MADRID 1 abr. (EUROPA PRESS) -
O membro do Grupo de Trabalho sobre TDAH e Transtornos do Neurodesenvolvimento da Sociedade Espanhola de Neurologia Pediátrica (SENEP), Dr. Aránzazu Hernández-Fabián, pediu que se identifique o risco de sofrer de transtorno do espectro do autismo (TEA), o mais "cedo possível", enfatizando que alguns grupos são mais vulneráveis ao acesso ao diagnóstico ou ao atendimento precoce, como meninas, mulheres ou pessoas com um idioma predominante diferente.
"Em alguns casos, um diagnóstico estável pode ser feito já aos dois anos de idade, ou os sinais de alerta podem ser reconhecidos ainda mais cedo. É necessário apoiar a identificação do risco de autismo o mais cedo possível. As intervenções precoces podem ter um impacto maior na aquisição de habilidades e na autonomia na vida adulta da pessoa com TEA", disse o Dr. Hernández-Fabián, por ocasião do Dia Mundial da Conscientização sobre o Autismo, que é comemorado nesta quarta-feira.

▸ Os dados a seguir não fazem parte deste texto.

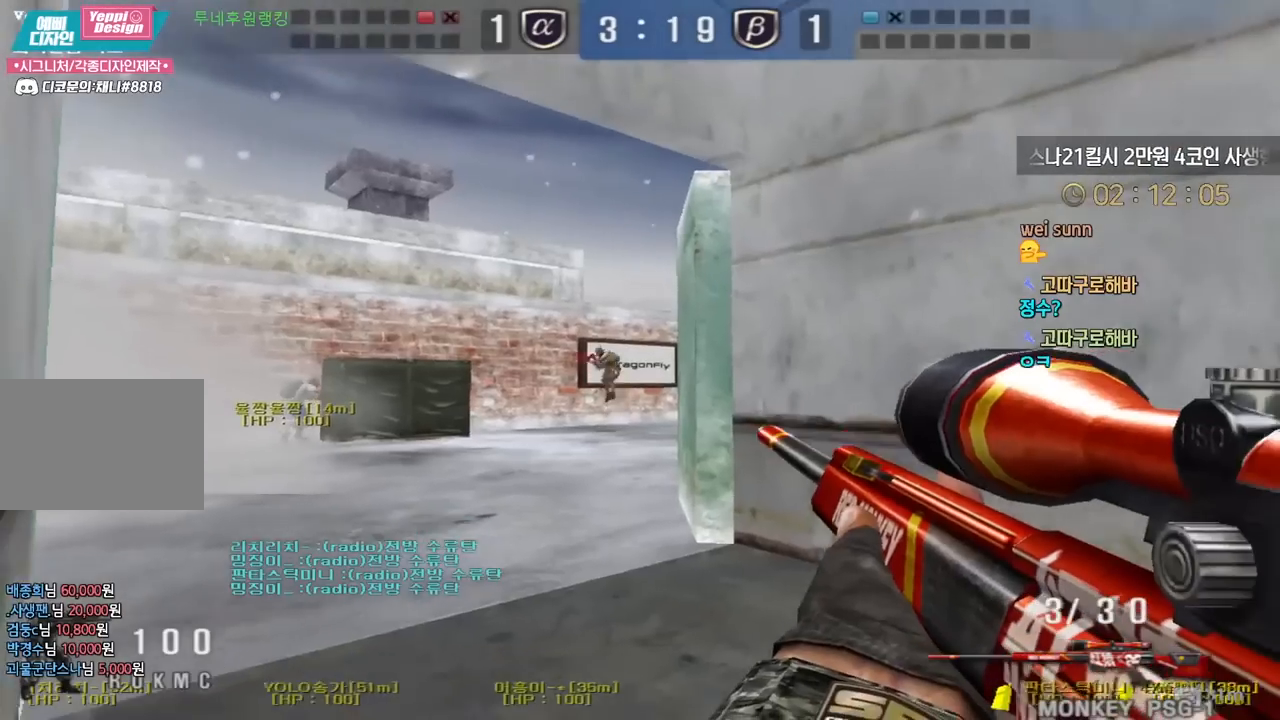
{"keys": ["ctrl"], "events": [[83, "w", "down"], [100, "a", "down"], [183, "shift", "up"], [300, "ctrl", "down"], [317, "a", "up"], [317, "w", "up"]]}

Depois disso, ela reconheceu um aumento nos esforços nessa direção, alcançando "um aumento de 300% no diagnóstico nas últimas duas décadas", tudo graças ao melhor acesso ao diagnóstico, à inclusão no espectro do autismo de pessoas com sintomas menos óbvios, mas que causam interferência em suas vidas diárias, bem como ao aumento de alguns fatores de risco relacionados ao TEA.
Embora sua prevalência em todo o mundo seja de 1% ou 2%, o neuropediatra enfatizou que "cada pessoa com autismo é única", com diferentes pontos fortes ou necessidades, de modo que o nível de apoio necessário pode ser diferente dependendo do caso.
"O transtorno do espectro autista (TEA) é uma condição precoce de neurodesenvolvimento. As pessoas com autismo têm dificuldades de comunicação e socialização, além de comportamentos repetitivos, interesses restritos, menor tolerância a mudanças ou respostas sensoriais atípicas", disse ela.
Apesar dessas melhorias, ele alertou que a identificação precoce desses distúrbios não faz sentido se não forem desenvolvidas estratégias de intervenção adequadas, considerando que é uma "responsabilidade social" garantir atendimento precoce "universal, sistemático, específico e suficientemente intensivo", bem como apoio às famílias.
AS PSEUDOTERAPIAS GERAM "FALSAS ESPERANÇAS".
Por outro lado, o Dr. Hernández-Fabián destacou que as pseudoterapias "contribuem para gerar falsas esperanças" sobre a suposta cura do autismo, enfatizando que algumas delas podem até "colocar em perigo real" a saúde das pessoas com TEA.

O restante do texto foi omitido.